++++ Texto fornecido

Senadores da CAE defendem pacto federativo em reunião com Levy

Agência Brasil                                                                      25/03/15 13h50 

 

 

O pacto federativo voltou a ser defendido hoje (25), em Brasília, como uma das alternativas para resolver os problemas que emperram o crescimento da economia. O presidente da Comissão de Assuntos Econômicos (CAE) do Senado, Delcídio Amaral (PT-MS), defendeu a proposta no café da manhã entre senadores e o ministro da Fazenda, Joaquim Levy. A retomada da discussão de uma série de medidas para o crescimento também foram avaliadas.

 

Joaquim Levy convidou, segundo a assessoria do Ministério da Fazenda, os integrantes da CAE para explicar melhor as medidas de ajuste fiscal adotadas pelo governo com o objetivo de cumprir a meta de superávit primário de 1,2% do Produto Interno Bruto (PIB), em 2015. Mas os participantes do encontro discutiram, também, a aprovação do projeto sobre o indexador da dívida de estados e municípios pela Câmara dos Deputados. O projeto prevê que a presidenta Dilma Rousseff terá que regulamentar a troca do indexador em até 30 dias.

++++++++
++++ Material de estudo

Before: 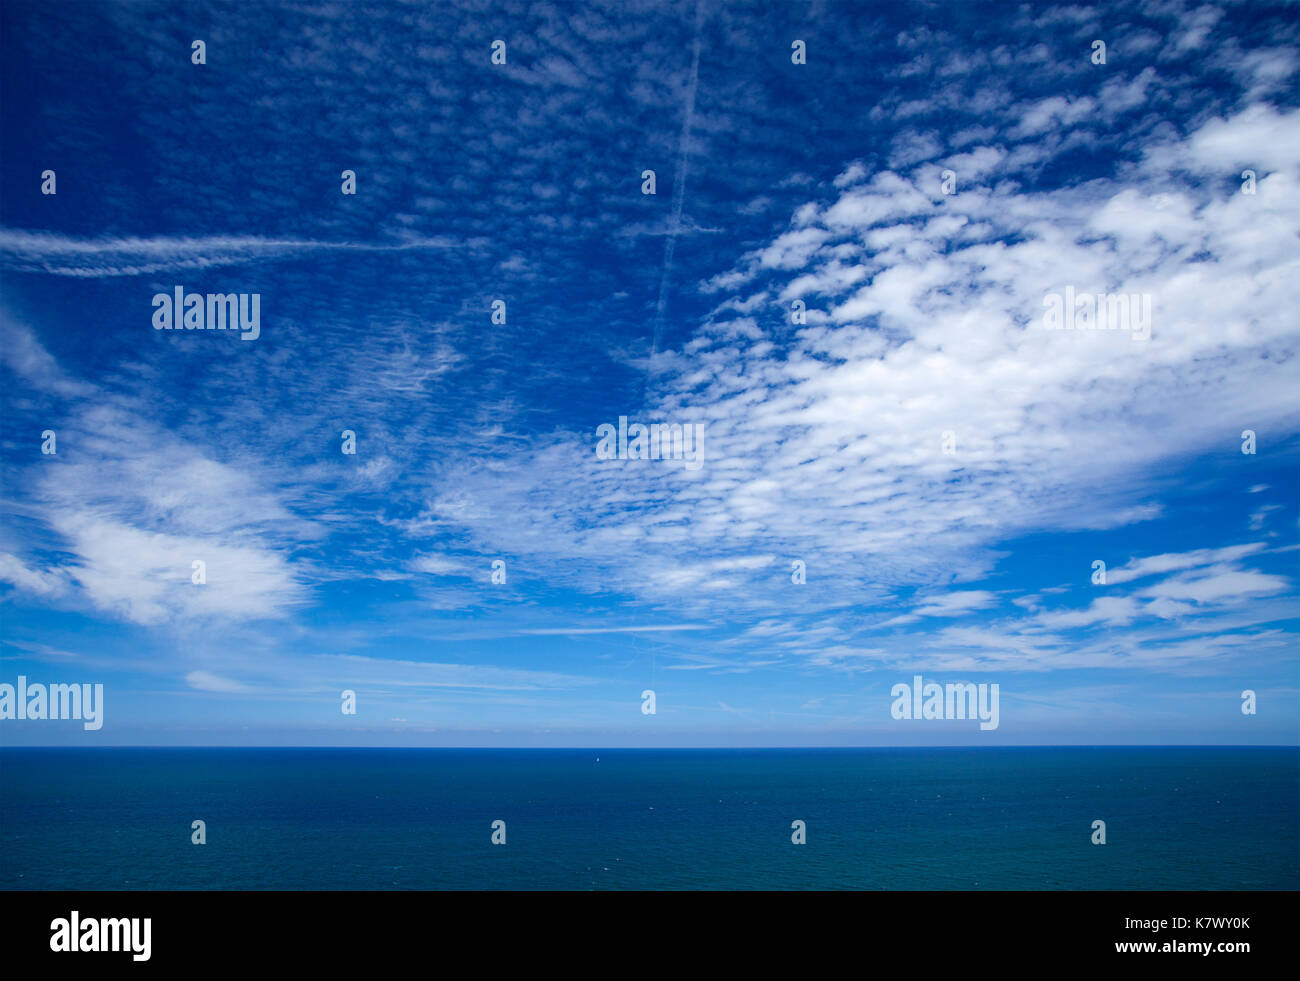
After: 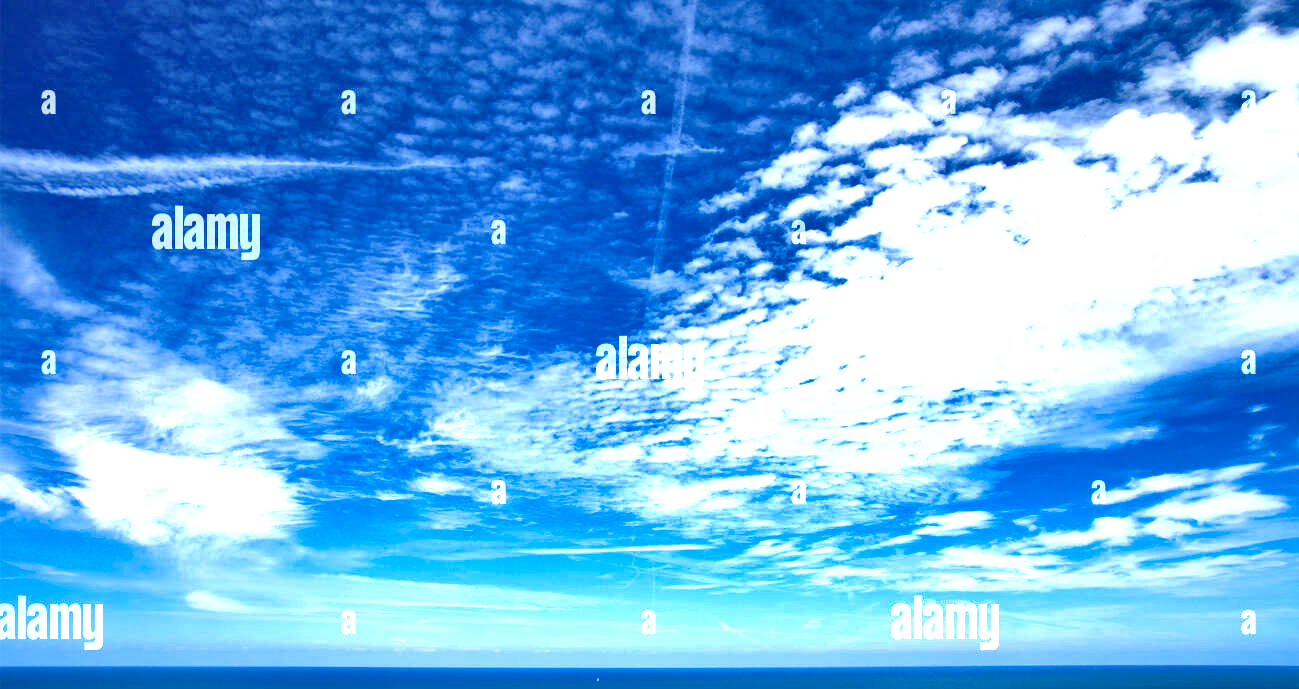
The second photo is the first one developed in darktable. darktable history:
local contrast: mode bilateral grid, contrast 24, coarseness 60, detail 151%, midtone range 0.2
exposure: exposure 1.201 EV, compensate highlight preservation false
crop and rotate: top 8.238%, bottom 21.478%
shadows and highlights: radius 135.41, soften with gaussian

++++++++

Usando as informações:
1. Repita, sem alterações, o trecho da notícia sobre o pacto federativo que começa em "Joaquim Levy convidou, segundo" e vai até "até 30 dias.".
2. Escreva a parte seguinte da notícia sobre o pacto federativo, continuando a partir do ponto em que ela termina.
As entradas vêm de outra fonte.

Respostas esperadas:
1.
Joaquim Levy convidou, segundo a assessoria do Ministério da Fazenda, os integrantes da CAE para explicar melhor as medidas de ajuste fiscal adotadas pelo governo com o objetivo de cumprir a meta de superávit primário de 1,2% do Produto Interno Bruto (PIB), em 2015. Mas os participantes do encontro discutiram, também, a aprovação do projeto sobre o indexador da dívida de estados e municípios pela Câmara dos Deputados. O projeto prevê que a presidenta Dilma Rousseff terá que regulamentar a troca do indexador em até 30 dias.

2.
 

“Queremos dar mais um prazo e agregar mais coisas. Não é só a discussão do indexador. É a retomada do pacto federativo. É questão da unificação da alíquota do ICMS e a questão da convalidação dos benefícios fiscais e do comércio eletrônico. Todo aquele pacote que nós já vínhamos debatendo no Congresso antes”, defendeu o senador.

 

Segundo ele, no encontro com Levy, não foram analisados prazos, mas chegou-se ao consenso que é preciso um tempo maior para que seja reestruturado um “programa” que agregue todas essas medidas em um único “pacote”. Delcídio informou que o ministro Levy entendeu o cenário, mas preferiu não fazer comentário por achar que esse é um assunto do Congresso Nacional.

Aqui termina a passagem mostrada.